Give the whole listing below again, line for line, with nothing changed.

[Records taken from a data source]
=== Begin Enclosure ===

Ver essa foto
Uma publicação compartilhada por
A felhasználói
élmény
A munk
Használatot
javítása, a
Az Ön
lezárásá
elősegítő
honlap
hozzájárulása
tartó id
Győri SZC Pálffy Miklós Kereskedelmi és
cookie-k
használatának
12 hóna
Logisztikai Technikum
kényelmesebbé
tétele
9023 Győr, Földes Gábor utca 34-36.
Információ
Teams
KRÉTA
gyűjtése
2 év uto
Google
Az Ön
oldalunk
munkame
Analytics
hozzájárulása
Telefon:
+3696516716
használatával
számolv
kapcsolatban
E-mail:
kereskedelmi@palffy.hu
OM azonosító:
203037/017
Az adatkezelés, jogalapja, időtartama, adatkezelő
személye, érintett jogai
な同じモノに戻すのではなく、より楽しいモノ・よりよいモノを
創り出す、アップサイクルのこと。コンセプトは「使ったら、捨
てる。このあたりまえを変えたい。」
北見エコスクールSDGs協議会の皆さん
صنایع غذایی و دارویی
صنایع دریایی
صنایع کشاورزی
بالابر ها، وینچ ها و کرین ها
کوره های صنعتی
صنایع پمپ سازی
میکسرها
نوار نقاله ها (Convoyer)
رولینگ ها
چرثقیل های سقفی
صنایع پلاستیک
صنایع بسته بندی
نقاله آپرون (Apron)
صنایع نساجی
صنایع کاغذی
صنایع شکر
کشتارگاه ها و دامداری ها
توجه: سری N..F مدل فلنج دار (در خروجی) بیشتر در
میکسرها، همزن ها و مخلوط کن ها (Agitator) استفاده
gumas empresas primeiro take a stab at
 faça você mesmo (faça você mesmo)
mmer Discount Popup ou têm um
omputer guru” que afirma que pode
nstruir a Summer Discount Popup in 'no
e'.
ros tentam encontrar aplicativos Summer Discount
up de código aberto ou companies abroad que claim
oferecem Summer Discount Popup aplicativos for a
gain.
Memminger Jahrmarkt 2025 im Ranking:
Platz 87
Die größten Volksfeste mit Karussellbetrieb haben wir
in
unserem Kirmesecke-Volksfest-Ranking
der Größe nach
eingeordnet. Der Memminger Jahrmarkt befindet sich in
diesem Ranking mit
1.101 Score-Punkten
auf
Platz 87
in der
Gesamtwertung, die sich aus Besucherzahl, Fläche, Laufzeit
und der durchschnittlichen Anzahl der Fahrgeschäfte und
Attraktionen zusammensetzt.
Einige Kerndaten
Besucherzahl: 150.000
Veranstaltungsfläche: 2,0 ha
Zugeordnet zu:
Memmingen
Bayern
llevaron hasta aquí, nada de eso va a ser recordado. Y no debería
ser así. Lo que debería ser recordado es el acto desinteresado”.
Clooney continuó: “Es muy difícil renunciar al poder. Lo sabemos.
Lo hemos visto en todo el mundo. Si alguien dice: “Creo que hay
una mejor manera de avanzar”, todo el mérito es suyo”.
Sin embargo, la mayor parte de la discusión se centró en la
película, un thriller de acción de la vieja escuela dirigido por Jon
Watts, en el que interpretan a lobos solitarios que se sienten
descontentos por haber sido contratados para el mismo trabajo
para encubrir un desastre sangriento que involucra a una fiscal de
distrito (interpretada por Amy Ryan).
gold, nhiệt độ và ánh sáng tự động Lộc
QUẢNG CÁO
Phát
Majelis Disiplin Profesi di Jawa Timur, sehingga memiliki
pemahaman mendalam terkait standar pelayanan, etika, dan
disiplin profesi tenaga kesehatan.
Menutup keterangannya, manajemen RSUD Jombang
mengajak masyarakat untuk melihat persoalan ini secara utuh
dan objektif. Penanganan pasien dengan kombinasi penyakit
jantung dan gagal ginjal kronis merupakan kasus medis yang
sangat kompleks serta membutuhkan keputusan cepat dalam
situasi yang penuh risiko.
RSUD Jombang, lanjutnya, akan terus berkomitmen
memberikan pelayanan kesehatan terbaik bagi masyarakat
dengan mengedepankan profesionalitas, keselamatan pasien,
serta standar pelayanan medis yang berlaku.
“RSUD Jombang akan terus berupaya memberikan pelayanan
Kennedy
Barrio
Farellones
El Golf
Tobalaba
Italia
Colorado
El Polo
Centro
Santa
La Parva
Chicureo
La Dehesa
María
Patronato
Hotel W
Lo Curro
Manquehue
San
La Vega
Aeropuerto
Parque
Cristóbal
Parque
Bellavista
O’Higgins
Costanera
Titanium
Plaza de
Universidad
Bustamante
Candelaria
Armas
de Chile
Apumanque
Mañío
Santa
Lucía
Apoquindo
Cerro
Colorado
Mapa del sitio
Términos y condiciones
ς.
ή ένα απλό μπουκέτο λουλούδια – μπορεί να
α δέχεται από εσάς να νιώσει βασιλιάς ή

=== End Enclosure ===

■ **Output below**
Ver essa foto
Uma publicação compartilhada por
A felhasználói
élmény
A munk
Használatot
javítása, a
Az Ön
lezárásá
elősegítő
honlap
hozzájárulása
tartó id
Győri SZC Pálffy Miklós Kereskedelmi és
cookie-k
használatának
12 hóna
Logisztikai Technikum
kényelmesebbé
tétele
9023 Győr, Földes Gábor utca 34-36.
Információ
Teams
KRÉTA
gyűjtése
2 év uto
Google
Az Ön
oldalunk
munkame
Analytics
hozzájárulása
Telefon:
+3696516716
használatával
számolv
kapcsolatban
E-mail:
kereskedelmi@palffy.hu
OM azonosító:
203037/017
Az adatkezelés, jogalapja, időtartama, adatkezelő
személye, érintett jogai
な同じモノに戻すのではなく、より楽しいモノ・よりよいモノを
創り出す、アップサイクルのこと。コンセプトは「使ったら、捨
てる。このあたりまえを変えたい。」
北見エコスクールSDGs協議会の皆さん
صنایع غذایی و دارویی
صنایع دریایی
صنایع کشاورزی
بالابر ها، وینچ ها و کرین ها
کوره های صنعتی
صنایع پمپ سازی
میکسرها
نوار نقاله ها (Convoyer)
رولینگ ها
چرثقیل های سقفی
صنایع پلاستیک
صنایع بسته بندی
نقاله آپرون (Apron)
صنایع نساجی
صنایع کاغذی
صنایع شکر
کشتارگاه ها و دامداری ها
توجه: سری N..F مدل فلنج دار (در خروجی) بیشتر در
میکسرها، همزن ها و مخلوط کن ها (Agitator) استفاده
gumas empresas primeiro take a stab at
 faça você mesmo (faça você mesmo)
mmer Discount Popup ou têm um
omputer guru” que afirma que pode
nstruir a Summer Discount Popup in 'no
e'.
ros tentam encontrar aplicativos Summer Discount
up de código aberto ou companies abroad que claim
oferecem Summer Discount Popup aplicativos for a
gain.
Memminger Jahrmarkt 2025 im Ranking:
Platz 87
Die größten Volksfeste mit Karussellbetrieb haben wir
in
unserem Kirmesecke-Volksfest-Ranking
der Größe nach
eingeordnet. Der Memminger Jahrmarkt befindet sich in
diesem Ranking mit
1.101 Score-Punkten
auf
Platz 87
in der
Gesamtwertung, die sich aus Besucherzahl, Fläche, Laufzeit
und der durchschnittlichen Anzahl der Fahrgeschäfte und
Attraktionen zusammensetzt.
Einige Kerndaten
Besucherzahl: 150.000
Veranstaltungsfläche: 2,0 ha
Zugeordnet zu:
Memmingen
Bayern
llevaron hasta aquí, nada de eso va a ser recordado. Y no debería
ser así. Lo que debería ser recordado es el acto desinteresado”.
Clooney continuó: “Es muy difícil renunciar al poder. Lo sabemos.
Lo hemos visto en todo el mundo. Si alguien dice: “Creo que hay
una mejor manera de avanzar”, todo el mérito es suyo”.
Sin embargo, la mayor parte de la discusión se centró en la
película, un thriller de acción de la vieja escuela dirigido por Jon
Watts, en el que interpretan a lobos solitarios que se sienten
descontentos por haber sido contratados para el mismo trabajo
para encubrir un desastre sangriento que involucra a una fiscal de
distrito (interpretada por Amy Ryan).
gold, nhiệt độ và ánh sáng tự động Lộc
QUẢNG CÁO
Phát
Majelis Disiplin Profesi di Jawa Timur, sehingga memiliki
pemahaman mendalam terkait standar pelayanan, etika, dan
disiplin profesi tenaga kesehatan.
Menutup keterangannya, manajemen RSUD Jombang
mengajak masyarakat untuk melihat persoalan ini secara utuh
dan objektif. Penanganan pasien dengan kombinasi penyakit
jantung dan gagal ginjal kronis merupakan kasus medis yang
sangat kompleks serta membutuhkan keputusan cepat dalam
situasi yang penuh risiko.
RSUD Jombang, lanjutnya, akan terus berkomitmen
memberikan pelayanan kesehatan terbaik bagi masyarakat
dengan mengedepankan profesionalitas, keselamatan pasien,
serta standar pelayanan medis yang berlaku.
“RSUD Jombang akan terus berupaya memberikan pelayanan
Kennedy
Barrio
Farellones
El Golf
Tobalaba
Italia
Colorado
El Polo
Centro
Santa
La Parva
Chicureo
La Dehesa
María
Patronato
Hotel W
Lo Curro
Manquehue
San
La Vega
Aeropuerto
Parque
Cristóbal
Parque
Bellavista
O’Higgins
Costanera
Titanium
Plaza de
Universidad
Bustamante
Candelaria
Armas
de Chile
Apumanque
Mañío
Santa
Lucía
Apoquindo
Cerro
Colorado
Mapa del sitio
Términos y condiciones
ς.
ή ένα απλό μπουκέτο λουλούδια – μπορεί να
α δέχεται από εσάς να νιώσει βασιλιάς ή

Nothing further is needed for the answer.